▶ [PAGE TEXT]
*** Begin section ***

Some of us are of the view that HANA as a database provides the opportunity for SAP to break the market deadlock that exists between itself and Oracle while at the same time solving the relatively slow adoption of HANA among SAPs large customer base. We are of the belief that SAP should bundle the database but charge more for the new applications and especially those that deliver quantum value. I have seen apps that I would willingly recommend carry a seven or eoght figure price tag because the use cases are so obvious and painful that the price would absolutely be justified. However, HANA is a database and while speedy, it is in a class of technology that has become commodotised. It is infrastructure the cost of which is collapsing left and right.

If you recognize that as a fact, then it is a small step to shrugging and offering customers more than cost parity for that part of their SAP landscape. SAP and some analysts say this would lead to accusations of dumping for which the company could get into trouble. On stage, Plattner said the company does not want to fall into that trap. And knowing just how powerful SAPs legal department has becomes then it is understandable that the company is shy of going down that road.

But seriously, if customers were offered that opportunity can anyone honestly see a court upholding a situation where customers pay more for something they could have bundled at a better price? That would be insane and totally undermine the concept of market competition as I understand the term. More to the point, I don't see anyone bitching at Salesforce.com's Force.com platform which is pretty much free of cost (by comparison) but which serves as a powerful on ramp for hundreds of thousands of applications in the Salesforce.com catalog. You cannot convince me that Salesforce.com does not draw a significant amount of core business uplift purely because the AppExchange provides the add on applications customers need. And what is that? A database. 

Concluding thoughts

SAP is naturally cautious of protecting its customer base. It has to as it finds itself coming under increasing pressure from the SaaS players and, over time from the players who offer low cost platforms. While Vinnie talks enthusiastically about Amazon economics as a proxy for pricing, he misses the fact that Amazon's cloud cannot handle large scale businesses. The comparison therefore is based upon a false premise for SAP's core customers but does not preclude SAP from taking the cost bull by the horns and swinging for the fences on this topic. However, this does not negate the subtext of Vinnie's snark: SAP needs to be much bolder. The good news is that some of its most enthusiastic 'fanboys' are pushing the company hard at very senior levels to do exactly that. And as many will know - these things take time at a company of such size.

*** End section ***

▶ [STUDY QUESTIONS]
• A. In the commentary on SAP's HANA pricing, what does the author say Amazon's cloud cannot handle?
• B. Extend the commentary on SAP's HANA pricing past its final sentence.
The material that follows the commentary on SAP's HANA pricing is separate from it.

▶ [STORED DATA]
*** Begin section ***

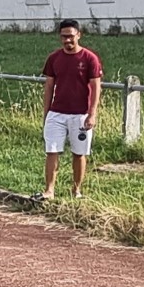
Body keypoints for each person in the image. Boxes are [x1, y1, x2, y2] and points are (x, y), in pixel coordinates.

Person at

*** End section ***

▶ [ANSWER SET]
• A. Large scale businesses.

• B.
SAP's top few thousand customers may well remain loyal in this next wave of transition but it is that vulnerable middle tier where things get really tricky. In my view SAP missed a unique opportunity to do something that would be truly disruptive and allow it to start getting serious scale for HANA adoption. Price parity for the database may be welcome and an interim necessity but it isn't enough. 

Even so, I am looking forward to see how this pans out. The engineering teams should certainly be congratulated and let's not forget we are now seeing an SAP that is coming to market with new solutions and the first customers at the same time. That's something entirely new and should impress customers used to the yawning chasm that has previously existed between announcement and delivery, let alone implementation.

UPDATE: UK&I SUG commented in similar terms to DSAG as follows:

"It's great to see that SAP has listened to the feedback we provided as part of SUGEN and incorporated that into the pricing strategy. We've been used to paying for databases in a certain way, so it's great to see that SAP providing similar licensing options. In terms of the solution itself, it looks great. In the first instance I'd expect those organisations that have a real need for speed to look at migrating. I'm sure new customers will also welcome the news as it simply gives them more database options," said Philip Adams, Vice Chairman of the UK & Ireland SAP User Group.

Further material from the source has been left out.